Given data:
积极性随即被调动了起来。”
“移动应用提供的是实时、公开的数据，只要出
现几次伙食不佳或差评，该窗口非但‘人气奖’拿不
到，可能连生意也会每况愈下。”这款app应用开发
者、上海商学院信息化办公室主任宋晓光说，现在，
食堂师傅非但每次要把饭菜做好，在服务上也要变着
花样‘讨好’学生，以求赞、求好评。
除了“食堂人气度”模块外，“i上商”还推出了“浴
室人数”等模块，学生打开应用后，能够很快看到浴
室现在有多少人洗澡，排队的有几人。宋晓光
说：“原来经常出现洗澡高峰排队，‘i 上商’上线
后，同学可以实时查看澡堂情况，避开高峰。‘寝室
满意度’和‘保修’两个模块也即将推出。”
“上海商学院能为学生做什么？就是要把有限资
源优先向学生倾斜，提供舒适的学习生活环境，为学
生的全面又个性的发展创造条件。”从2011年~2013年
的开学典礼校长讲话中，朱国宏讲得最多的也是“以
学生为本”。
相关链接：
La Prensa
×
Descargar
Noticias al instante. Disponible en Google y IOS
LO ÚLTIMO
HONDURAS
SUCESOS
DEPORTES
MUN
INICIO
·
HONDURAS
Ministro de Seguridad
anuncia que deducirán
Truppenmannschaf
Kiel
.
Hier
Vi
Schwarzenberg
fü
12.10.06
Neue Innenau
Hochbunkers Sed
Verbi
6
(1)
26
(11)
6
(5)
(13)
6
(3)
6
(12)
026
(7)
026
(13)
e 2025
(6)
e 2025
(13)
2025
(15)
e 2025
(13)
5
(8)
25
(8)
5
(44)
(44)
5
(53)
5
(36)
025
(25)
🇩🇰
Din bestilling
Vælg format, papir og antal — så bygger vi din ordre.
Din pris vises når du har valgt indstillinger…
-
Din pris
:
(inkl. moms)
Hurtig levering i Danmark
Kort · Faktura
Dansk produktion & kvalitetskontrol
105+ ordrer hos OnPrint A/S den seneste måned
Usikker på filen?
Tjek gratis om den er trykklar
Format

What the task asks:
A precise copy of all the records is needed.

Reply to the task:
积极性随即被调动了起来。”
“移动应用提供的是实时、公开的数据，只要出
现几次伙食不佳或差评，该窗口非但‘人气奖’拿不
到，可能连生意也会每况愈下。”这款app应用开发
者、上海商学院信息化办公室主任宋晓光说，现在，
食堂师傅非但每次要把饭菜做好，在服务上也要变着
花样‘讨好’学生，以求赞、求好评。
除了“食堂人气度”模块外，“i上商”还推出了“浴
室人数”等模块，学生打开应用后，能够很快看到浴
室现在有多少人洗澡，排队的有几人。宋晓光
说：“原来经常出现洗澡高峰排队，‘i 上商’上线
后，同学可以实时查看澡堂情况，避开高峰。‘寝室
满意度’和‘保修’两个模块也即将推出。”
“上海商学院能为学生做什么？就是要把有限资
源优先向学生倾斜，提供舒适的学习生活环境，为学
生的全面又个性的发展创造条件。”从2011年~2013年
的开学典礼校长讲话中，朱国宏讲得最多的也是“以
学生为本”。
相关链接：
La Prensa
×
Descargar
Noticias al instante. Disponible en Google y IOS
LO ÚLTIMO
HONDURAS
SUCESOS
DEPORTES
MUN
INICIO
·
HONDURAS
Ministro de Seguridad
anuncia que deducirán
Truppenmannschaf
Kiel
.
Hier
Vi
Schwarzenberg
fü
12.10.06
Neue Innenau
Hochbunkers Sed
Verbi
6
(1)
26
(11)
6
(5)
(13)
6
(3)
6
(12)
026
(7)
026
(13)
e 2025
(6)
e 2025
(13)
2025
(15)
e 2025
(13)
5
(8)
25
(8)
5
(44)
(44)
5
(53)
5
(36)
025
(25)
🇩🇰
Din bestilling
Vælg format, papir og antal — så bygger vi din ordre.
Din pris vises når du har valgt indstillinger…
-
Din pris
:
(inkl. moms)
Hurtig levering i Danmark
Kort · Faktura
Dansk produktion & kvalitetskontrol
105+ ordrer hos OnPrint A/S den seneste måned
Usikker på filen?
Tjek gratis om den er trykklar
Format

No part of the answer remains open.